The American motorbike maker has said it will immediately mount a legal challenge to the measure, which is to take effect from June 1.

After the EU imposed retaliatory levies on emblematic US goods in reaction to Trump’s decision to hike import duties on steel and aluminium products manufactured in Europe, Harley-Davidson thought it had found a way to escape the higher levies by shifting some of its motorbike production to Thailand.

This allowed it to import its motorbikes made outside of the US into Europe via Belgium at a much lower 6% tariff.

But the European Commission says that will not fly.

A Belgian authorisation for Harley-Davidson motorbikes coming from Thailand fell foul of “Binding Origin Information” rules that set out in technical detail how a product’s country of origin is worked out.

“This (Belgian) decision was examined by the European Commission, and it proved that the decision was incorrect.
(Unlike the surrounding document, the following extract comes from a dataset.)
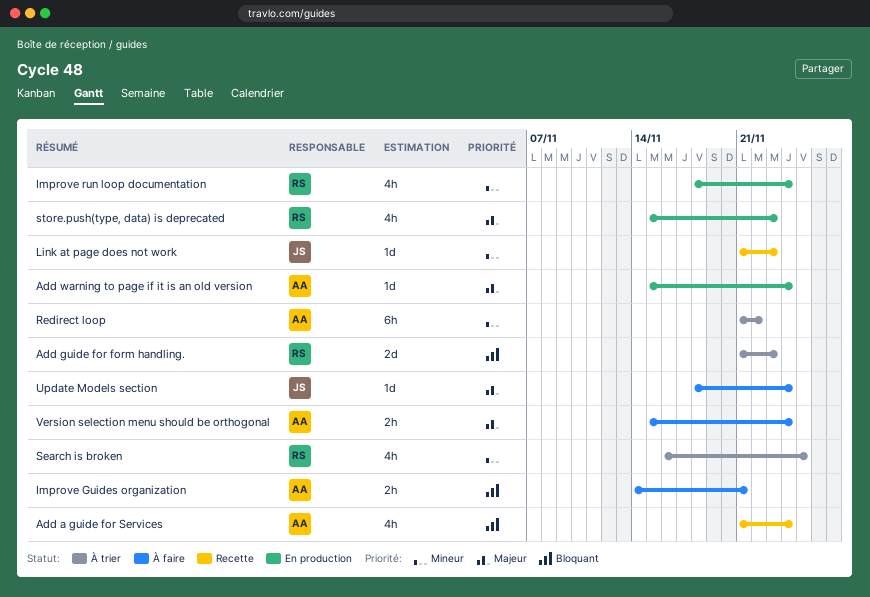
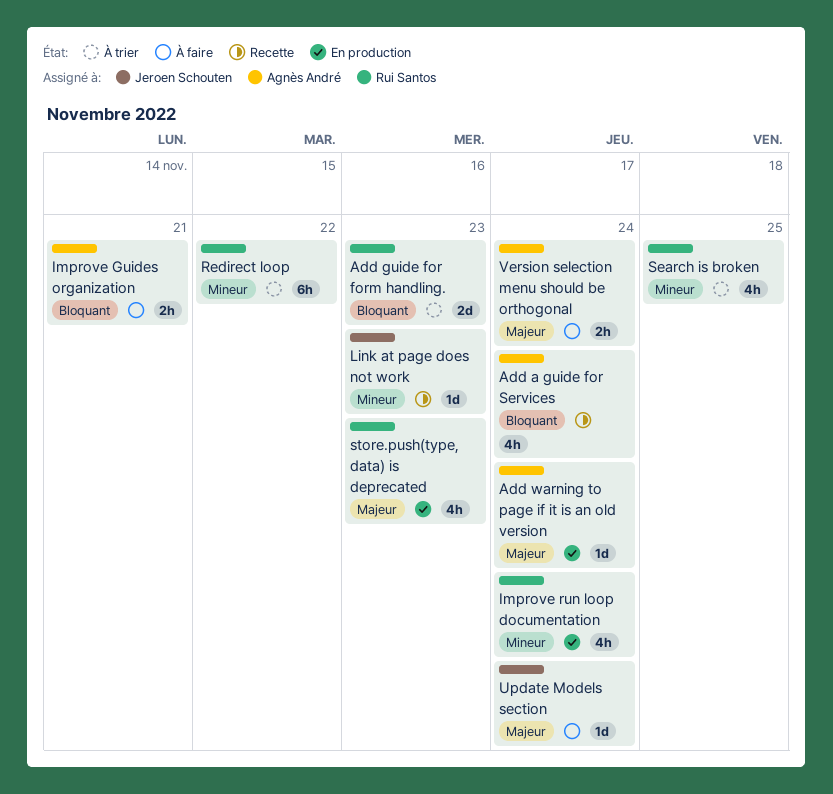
Redirect loop, owner: Agnès André -> Rui Santos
We have therefore requested Belgium to revoke this incorrect decision,” a commission spokesman, Daniel Ferrie, told journalists.

“The reason why it was proven to be incorrect was that there was a change in location of production of the motorbikes in question,” he said, adding that the revocation would not be applied retroactively.

Harley-Davidson, as it announced better-than-expected first-quarter results this week, said the impending higher tariffs “will effectively prohibit the company from functioning competitively in Europe”.

Harley-Davidson’s use of Thailand to build some of its motorbikes provoked the ire of Trump, whose protectionist campaign was aimed at boosting American-made goods made in America.

The arrival of Joe Biden in the White House has raised prospects of the Trump-era trade war being resolved through negotiations.

Optimism for that has been fuelled by both sides of the Atlantic taking steps last month to put a long-running tit-for-tat conflict over Airbus and Boeing on pause.